Let’s now briefly go through the options you have when working with APIs that have different architecture and/or protocols, which will define the accepted data types and commands. Most of the time, you’ll probably be dealing with REST and SOAP APIs.

As you probably already know, the two are often treated in tandem, when in fact, REST is an architectural style whereas SOAP is a protocol. They do share some similarities which sometimes make integrating them with one another relatively easy – for one, both can communicate via HTTP and XML. But the differences are far more profound.

For example, to expose specific portions of a web application’s business logic on a server, SOAP employs a service interface whereas REST uses URIs. REST APIs support a variety of data formats, including plain text, XML, JSON, and CSV, whereas SOAP only supports XML. REST is also generally considered to be more lightweight and consumes fewer resources than SOAP.

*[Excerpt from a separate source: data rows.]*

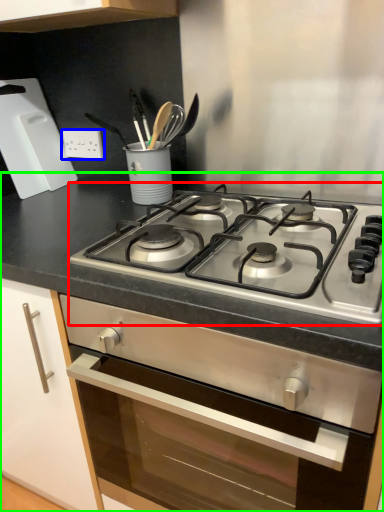
Question: Which object is the closest to the gas stove (highlighted by a red box)? Choose among these: electric outlet (highlighted by a blue box) or countertop (highlighted by a green box).

Choices:
 (A) electric outlet
 (B) countertop

Answer: (B)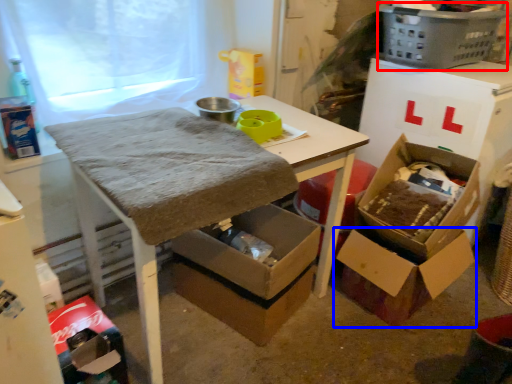
Question: Which point is further to the camera, basket (highlighted by a red box) or box (highlighted by a blue box)?

Choices:
 (A) basket
 (B) box

Answer: (A)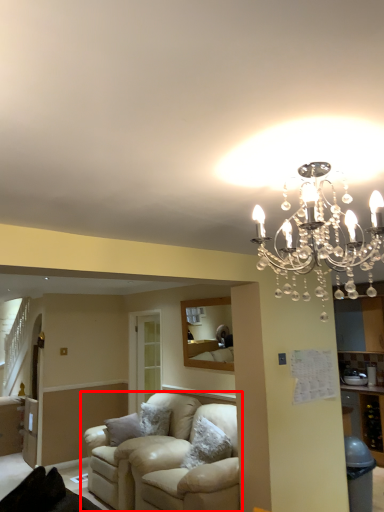
Question: From the image, what is the correct spatial relationship of studio couch (annotated by the red box) in relation to lamp?

Choices:
 (A) left
 (B) right

Answer: (A)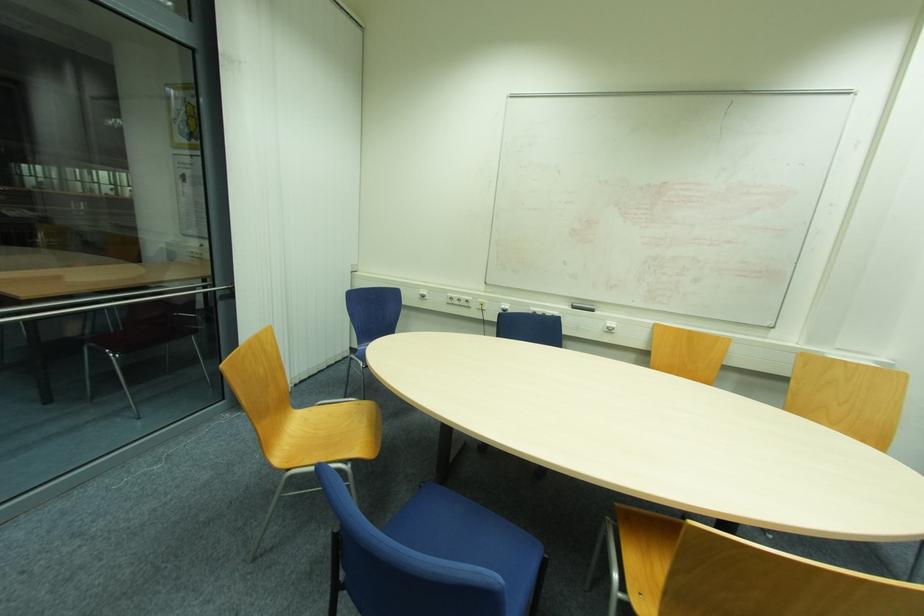
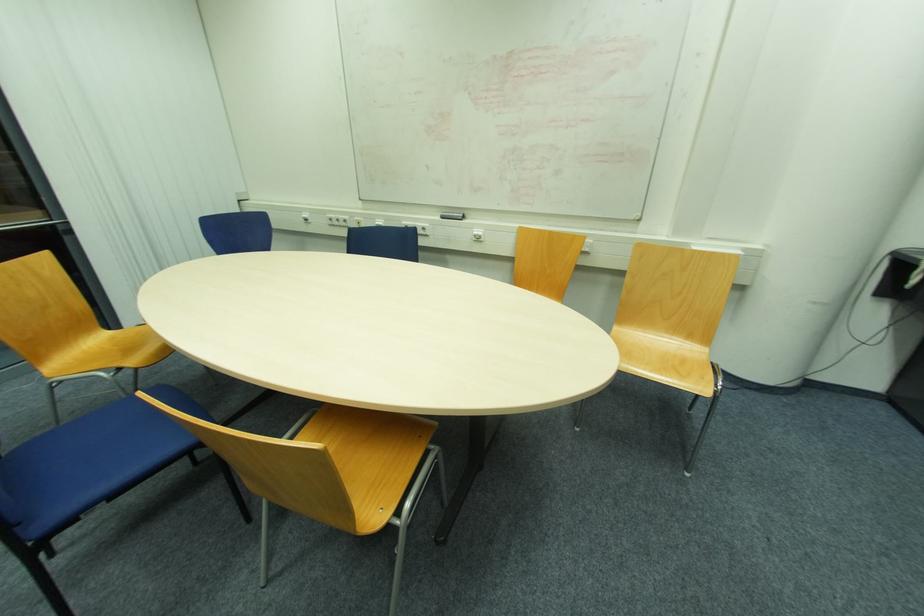
The point at [575,309] is marked in the first image. Where is the corresponding point in the second image?

(444, 217)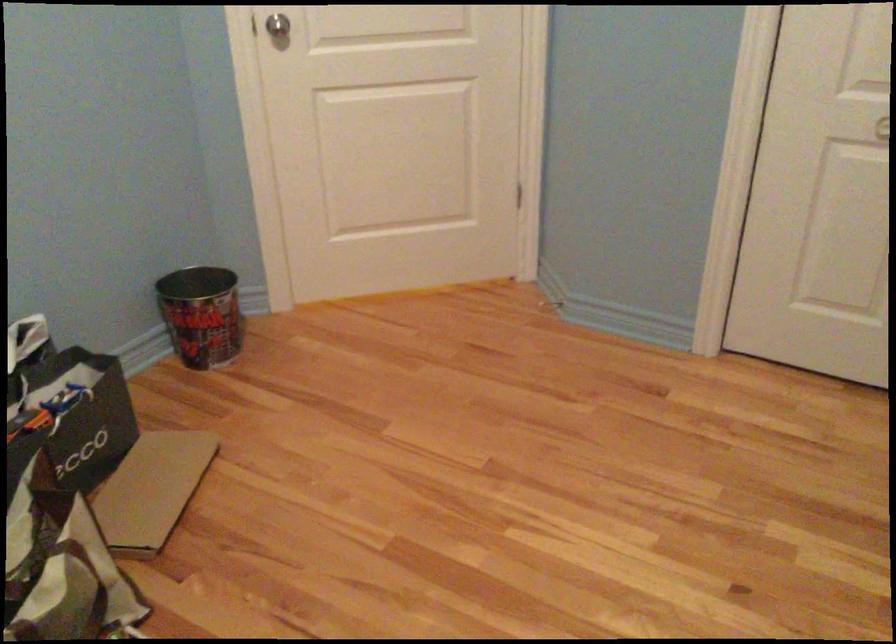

Now, what about your integration options? Considering the differences, we will require some kind of a translation between the two APIs. When you work on integrating these APIs manually, you can automate this with a tool like Postman. For example, you can call one web application’s SOAP API and have the XML returned parsed for the data that you require. After that, you can convert this XML to e.g. JSON, and push these data to another web application’s REST API.

When your company has implemented an integration software, it will make your work a lot easier, since such a platform can be expected to take care of this kind of data transformation between REST and SOAP-based web applications and services by default.